My Survey on Cameron-Liebler Classes & Low Degree Functions in Vector Spaces
Earlier this year there was a conference in Budapest, Hungary, named Sum(m)it280, to honor the cumulative 280th birthday of the Péter Frankl, Zoltán Füredi, Ervin Győri and János Pach. There the organizers asked participants for survey articles for a conference volume on extremal problems in combinatorics and geometry. Now I have worked a reasonably amount of what is known as Cameron-Liebler sets (or classes?) or Boolean degree 1 functions or antidesigns or completely regular codes of strength 0 and covering radius 1 or … (fill in more word) … on finite vector spaces $V(n, q)$. I have an old blog post on many of these different words and names here. I also have more posts on this topic here, here and here. Thus, I thought that this will be a reasonable topic for such a survey. Now first I thought that this was a great idea. Then I regretted the idea as it seemed to be much work. But now that I am done, it was actually quite a bit of fun. Below I will highlight some of the minuscule insights which I gained. And here is the preprint of the survey.

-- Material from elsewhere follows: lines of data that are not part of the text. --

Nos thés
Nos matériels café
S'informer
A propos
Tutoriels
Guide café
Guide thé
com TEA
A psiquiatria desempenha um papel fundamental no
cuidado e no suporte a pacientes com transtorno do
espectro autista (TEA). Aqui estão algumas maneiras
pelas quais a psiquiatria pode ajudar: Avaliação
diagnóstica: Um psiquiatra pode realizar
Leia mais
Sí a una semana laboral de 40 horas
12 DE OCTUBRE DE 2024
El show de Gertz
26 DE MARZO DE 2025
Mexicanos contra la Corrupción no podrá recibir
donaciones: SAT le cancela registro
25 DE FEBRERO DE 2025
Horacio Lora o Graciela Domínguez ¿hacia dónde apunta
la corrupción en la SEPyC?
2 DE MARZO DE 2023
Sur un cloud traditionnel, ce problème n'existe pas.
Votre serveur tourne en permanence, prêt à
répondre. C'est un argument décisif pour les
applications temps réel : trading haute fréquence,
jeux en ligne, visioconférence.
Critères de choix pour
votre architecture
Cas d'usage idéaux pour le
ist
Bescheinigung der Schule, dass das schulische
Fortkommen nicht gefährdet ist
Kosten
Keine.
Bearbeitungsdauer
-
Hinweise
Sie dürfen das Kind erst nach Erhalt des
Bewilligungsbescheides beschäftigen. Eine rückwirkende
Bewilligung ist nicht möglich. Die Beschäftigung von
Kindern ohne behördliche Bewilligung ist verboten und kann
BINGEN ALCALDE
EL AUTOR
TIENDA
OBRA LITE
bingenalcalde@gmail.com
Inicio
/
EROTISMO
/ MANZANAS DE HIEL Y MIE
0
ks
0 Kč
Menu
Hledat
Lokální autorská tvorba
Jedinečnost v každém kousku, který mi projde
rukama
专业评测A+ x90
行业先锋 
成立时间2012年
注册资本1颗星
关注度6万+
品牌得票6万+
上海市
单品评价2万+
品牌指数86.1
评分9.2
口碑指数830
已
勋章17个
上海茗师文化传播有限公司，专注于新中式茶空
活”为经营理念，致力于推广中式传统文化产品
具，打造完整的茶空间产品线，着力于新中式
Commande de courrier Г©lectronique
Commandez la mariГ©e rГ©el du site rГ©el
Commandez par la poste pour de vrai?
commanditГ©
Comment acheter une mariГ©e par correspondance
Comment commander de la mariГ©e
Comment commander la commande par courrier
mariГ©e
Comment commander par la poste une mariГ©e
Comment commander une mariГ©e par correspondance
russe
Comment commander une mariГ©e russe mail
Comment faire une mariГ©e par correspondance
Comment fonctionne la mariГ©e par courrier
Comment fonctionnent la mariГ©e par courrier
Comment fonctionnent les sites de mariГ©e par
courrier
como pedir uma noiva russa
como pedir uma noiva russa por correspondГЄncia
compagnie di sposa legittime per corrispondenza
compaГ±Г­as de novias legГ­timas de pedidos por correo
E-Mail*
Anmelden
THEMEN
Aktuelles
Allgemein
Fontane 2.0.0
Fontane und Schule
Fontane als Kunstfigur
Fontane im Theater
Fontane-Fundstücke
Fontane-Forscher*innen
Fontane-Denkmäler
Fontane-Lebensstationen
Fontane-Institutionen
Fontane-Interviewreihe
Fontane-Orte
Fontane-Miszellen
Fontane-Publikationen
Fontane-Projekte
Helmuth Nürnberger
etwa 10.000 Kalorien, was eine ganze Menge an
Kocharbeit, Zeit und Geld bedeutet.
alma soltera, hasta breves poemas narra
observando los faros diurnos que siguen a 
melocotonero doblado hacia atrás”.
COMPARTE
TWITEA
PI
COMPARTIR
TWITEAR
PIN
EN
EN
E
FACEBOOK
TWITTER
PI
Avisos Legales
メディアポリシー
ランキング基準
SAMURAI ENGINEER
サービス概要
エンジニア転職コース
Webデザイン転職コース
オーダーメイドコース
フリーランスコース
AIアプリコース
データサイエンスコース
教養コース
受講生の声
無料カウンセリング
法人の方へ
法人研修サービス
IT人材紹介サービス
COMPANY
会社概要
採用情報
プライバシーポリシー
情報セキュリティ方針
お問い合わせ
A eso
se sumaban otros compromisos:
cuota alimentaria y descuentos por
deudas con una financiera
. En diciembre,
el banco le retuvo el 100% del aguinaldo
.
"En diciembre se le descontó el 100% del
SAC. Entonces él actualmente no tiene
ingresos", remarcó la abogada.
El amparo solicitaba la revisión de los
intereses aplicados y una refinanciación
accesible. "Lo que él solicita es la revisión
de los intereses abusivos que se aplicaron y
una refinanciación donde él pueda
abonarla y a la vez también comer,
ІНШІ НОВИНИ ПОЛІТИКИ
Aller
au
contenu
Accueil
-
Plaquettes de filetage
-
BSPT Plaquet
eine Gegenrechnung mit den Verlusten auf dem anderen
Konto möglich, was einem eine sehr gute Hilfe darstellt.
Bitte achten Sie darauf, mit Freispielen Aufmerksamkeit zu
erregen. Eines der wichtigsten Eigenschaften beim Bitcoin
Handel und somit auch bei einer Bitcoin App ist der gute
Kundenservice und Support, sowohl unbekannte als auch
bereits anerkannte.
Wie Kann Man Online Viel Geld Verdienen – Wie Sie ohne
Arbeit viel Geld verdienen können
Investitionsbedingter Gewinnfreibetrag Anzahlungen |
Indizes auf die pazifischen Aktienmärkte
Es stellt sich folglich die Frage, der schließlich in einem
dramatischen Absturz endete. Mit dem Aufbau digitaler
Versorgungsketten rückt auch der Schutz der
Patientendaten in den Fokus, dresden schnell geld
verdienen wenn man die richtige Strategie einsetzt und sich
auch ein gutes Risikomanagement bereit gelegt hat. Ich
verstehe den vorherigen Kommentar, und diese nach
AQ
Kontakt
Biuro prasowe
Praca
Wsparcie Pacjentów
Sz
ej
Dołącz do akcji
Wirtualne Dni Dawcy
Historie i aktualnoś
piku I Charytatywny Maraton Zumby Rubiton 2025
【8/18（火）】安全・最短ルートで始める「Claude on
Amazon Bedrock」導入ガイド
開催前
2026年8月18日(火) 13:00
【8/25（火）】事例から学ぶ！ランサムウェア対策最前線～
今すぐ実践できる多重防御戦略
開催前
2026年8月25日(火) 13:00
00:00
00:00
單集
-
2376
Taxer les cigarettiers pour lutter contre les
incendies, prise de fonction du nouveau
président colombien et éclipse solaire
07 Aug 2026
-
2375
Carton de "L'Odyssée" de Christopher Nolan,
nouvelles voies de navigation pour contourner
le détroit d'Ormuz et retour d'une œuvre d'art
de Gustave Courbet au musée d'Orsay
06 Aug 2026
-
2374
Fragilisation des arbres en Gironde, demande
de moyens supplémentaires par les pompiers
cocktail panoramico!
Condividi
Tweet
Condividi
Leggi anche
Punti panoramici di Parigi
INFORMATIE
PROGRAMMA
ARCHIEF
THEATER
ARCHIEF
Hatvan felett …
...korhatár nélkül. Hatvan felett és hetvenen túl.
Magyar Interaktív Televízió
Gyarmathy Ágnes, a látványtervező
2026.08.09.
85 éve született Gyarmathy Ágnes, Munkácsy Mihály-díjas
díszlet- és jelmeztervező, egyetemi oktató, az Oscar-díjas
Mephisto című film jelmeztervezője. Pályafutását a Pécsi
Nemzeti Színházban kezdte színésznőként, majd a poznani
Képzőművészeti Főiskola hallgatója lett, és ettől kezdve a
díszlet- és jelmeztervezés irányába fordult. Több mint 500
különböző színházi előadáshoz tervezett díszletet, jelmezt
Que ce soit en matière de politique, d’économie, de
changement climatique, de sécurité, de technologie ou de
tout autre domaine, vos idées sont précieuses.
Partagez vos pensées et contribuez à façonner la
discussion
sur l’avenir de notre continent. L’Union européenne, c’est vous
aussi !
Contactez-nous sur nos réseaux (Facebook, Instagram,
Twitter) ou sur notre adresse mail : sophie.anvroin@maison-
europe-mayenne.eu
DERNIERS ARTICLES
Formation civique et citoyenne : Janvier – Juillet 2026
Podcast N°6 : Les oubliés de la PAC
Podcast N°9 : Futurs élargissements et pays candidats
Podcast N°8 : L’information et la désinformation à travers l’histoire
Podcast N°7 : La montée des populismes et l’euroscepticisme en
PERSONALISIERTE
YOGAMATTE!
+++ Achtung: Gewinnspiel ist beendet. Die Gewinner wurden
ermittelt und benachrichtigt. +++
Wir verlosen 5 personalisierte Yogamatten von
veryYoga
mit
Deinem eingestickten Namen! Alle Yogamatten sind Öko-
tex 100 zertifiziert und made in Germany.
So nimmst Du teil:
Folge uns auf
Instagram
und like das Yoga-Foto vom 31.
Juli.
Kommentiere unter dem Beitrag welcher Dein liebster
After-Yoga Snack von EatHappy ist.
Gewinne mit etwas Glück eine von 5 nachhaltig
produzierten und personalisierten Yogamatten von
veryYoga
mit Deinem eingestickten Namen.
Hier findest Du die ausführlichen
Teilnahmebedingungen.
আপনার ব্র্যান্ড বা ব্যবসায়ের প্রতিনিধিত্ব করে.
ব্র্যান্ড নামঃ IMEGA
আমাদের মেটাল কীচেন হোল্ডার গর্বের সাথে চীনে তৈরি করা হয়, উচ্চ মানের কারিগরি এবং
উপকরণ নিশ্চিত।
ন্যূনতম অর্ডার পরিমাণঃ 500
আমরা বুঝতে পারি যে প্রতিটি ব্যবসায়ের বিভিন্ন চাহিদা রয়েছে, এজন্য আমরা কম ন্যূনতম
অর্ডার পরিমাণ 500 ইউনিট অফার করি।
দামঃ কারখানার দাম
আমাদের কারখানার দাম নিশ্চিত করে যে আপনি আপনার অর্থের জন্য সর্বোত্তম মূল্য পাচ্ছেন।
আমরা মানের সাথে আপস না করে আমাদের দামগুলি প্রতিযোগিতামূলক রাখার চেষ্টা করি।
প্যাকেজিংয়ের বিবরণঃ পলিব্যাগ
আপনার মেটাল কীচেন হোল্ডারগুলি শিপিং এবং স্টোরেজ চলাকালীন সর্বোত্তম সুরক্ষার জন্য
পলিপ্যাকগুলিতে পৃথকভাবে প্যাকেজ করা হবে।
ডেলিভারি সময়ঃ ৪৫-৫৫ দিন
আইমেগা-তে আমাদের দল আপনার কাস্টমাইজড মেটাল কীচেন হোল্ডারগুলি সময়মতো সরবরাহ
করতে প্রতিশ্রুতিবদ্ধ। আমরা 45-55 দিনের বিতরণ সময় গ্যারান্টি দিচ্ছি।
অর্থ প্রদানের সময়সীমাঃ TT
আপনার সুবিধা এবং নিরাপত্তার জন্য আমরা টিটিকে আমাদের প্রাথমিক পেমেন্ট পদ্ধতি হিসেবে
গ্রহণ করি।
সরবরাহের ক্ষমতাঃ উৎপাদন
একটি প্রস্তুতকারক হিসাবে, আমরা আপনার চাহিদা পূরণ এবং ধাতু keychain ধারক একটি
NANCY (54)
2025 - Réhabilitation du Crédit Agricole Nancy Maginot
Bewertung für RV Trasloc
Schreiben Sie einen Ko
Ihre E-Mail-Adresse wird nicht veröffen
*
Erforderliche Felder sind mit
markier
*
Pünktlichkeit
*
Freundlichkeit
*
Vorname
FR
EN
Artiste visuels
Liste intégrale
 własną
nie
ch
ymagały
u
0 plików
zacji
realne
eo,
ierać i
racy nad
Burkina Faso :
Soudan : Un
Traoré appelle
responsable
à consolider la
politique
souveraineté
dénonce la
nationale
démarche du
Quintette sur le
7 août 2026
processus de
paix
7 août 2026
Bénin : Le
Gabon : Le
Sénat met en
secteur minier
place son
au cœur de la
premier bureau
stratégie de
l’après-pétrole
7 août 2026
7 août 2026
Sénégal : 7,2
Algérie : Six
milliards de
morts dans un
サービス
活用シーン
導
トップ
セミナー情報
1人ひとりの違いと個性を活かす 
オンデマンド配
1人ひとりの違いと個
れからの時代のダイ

On a different note: Peter Keevash’s by now 10 years old preprint on the existence on designs got an update today! Maybe it will get published soon? Or already got published and I missed the news? In any case, this is my go-to example for how publishing a paper can take a very long time. Mostly because it came out while I was a second year PhD student, so it covers my academic career very well.
Formulating the Asymptotic Classification
Recall that $J_q(n, m)$ denotes the Grassmann scheme. That is, the $m$-spaces of $V(n, q)$ together with the graphs where two $m$-spaces are adjacent when their meet is an $i$-space (for some fixed $i$). Here I could classify asymptotically all examples for subsets which correspond to Boolean degree 1 functions. See here for details. In my paper in the Proceedings of the American Mathematical Society I phrase this (essentially, as I write $k$ for $m$ there) as follows:
Theorem: Let $q$ be a prime power and let $m$ be some integer, where $m \geq 2$.
Then there exists a number $c_0(m, q)$ such that for all $\max(m, n – m)$ ≥ c_0(m, q)$ all
Boolean degree $1$ functions on $m$-spaces are trivial.
This is a fine formulation, but when writing my survey I got unhappy about it. First of all, the proof only looks at $m=2$ and then $c_0(m+1, q) = c_0(m, q)+1$ is clear from previous work. Then $J_q(n, m)$ and $J_q(n, n-m)$ are isomorphic in some sense by duality, but the statement of the theorem is not fully symmetric. Now look at my formulation in my survey:
Theorem: Let $\min(n – m, m) \geq 2$. Then there exists a function $c(q)$ such
that the following holds: Suppose that $Y$ is a family of $m$-spaces of $V(n, q)$ with
$deg(f_Y) \leq 1$ and $|n – 2m| ≥ c(q)$. Then $Y$ is trivial.
Maybe I will change my mind about this in the future, but I much happier with this formulation. Also, the values for $c(q)$ are $0, 1, 1, 1$ for $q = 2,3, 4,5$ in this formulation, which is much nicer than the earlier $c_0(2, q) = 2, 3, 3, 3$.
Tables are Nice
Another problem I had with the topic in its current state is that there had been much recent work. Thus, I could no longer keep track of all the constructions and results. At least for me, things are much clearer now. In $J_q(4, 2)$ there exist many exceptional examples and thanks to this tables, I can know remember what they are:
Funnily enough, Morgan Rodgers (who, as several other people, gratefully took a look at a draft of my survey), had forgotten that he found two examples for $q=32$ and $x=495$ in his PhD thesis, not just one. This might have some consequences for our ongoing research (let’s see). It also shows how revisiting older material can be a good things,
The existence results in $J_q(4, 2)$ are clear, but in general dimension it gets messy as well. Currently, I am also happy about my attempt to summarize the situation there:
Overlooked Things
Without going into too much detail here, there is also the question for $m$-sets in an $n$-set which I call $J(n, m)$, the Johnson scheme. There is the question if a Boolean degree $2$ function depends on at most $4$ variables as it is true if one looks at the whole subspace lattice, or if it can depends on more. For $m < 2d$ it can easily depend on more. For $\min(n-m, m)$ large enough, $4$ is correct. Some time ago I noticed that in $J(8, 4)$ there is an example which depends on $5$ variables. Actually, and I am very thankful to Sasha Gavrilyuk for pointing this out, a general family of degree $2$ functions in $J(2m, m)$ with that property had been described earlier by Vorob’ev in this preprint which predates my observation. In fact, I knew the preprint, but I, strangely enough, somehow did not make the connection.
Anyway, I hope that others will also find my survey useful!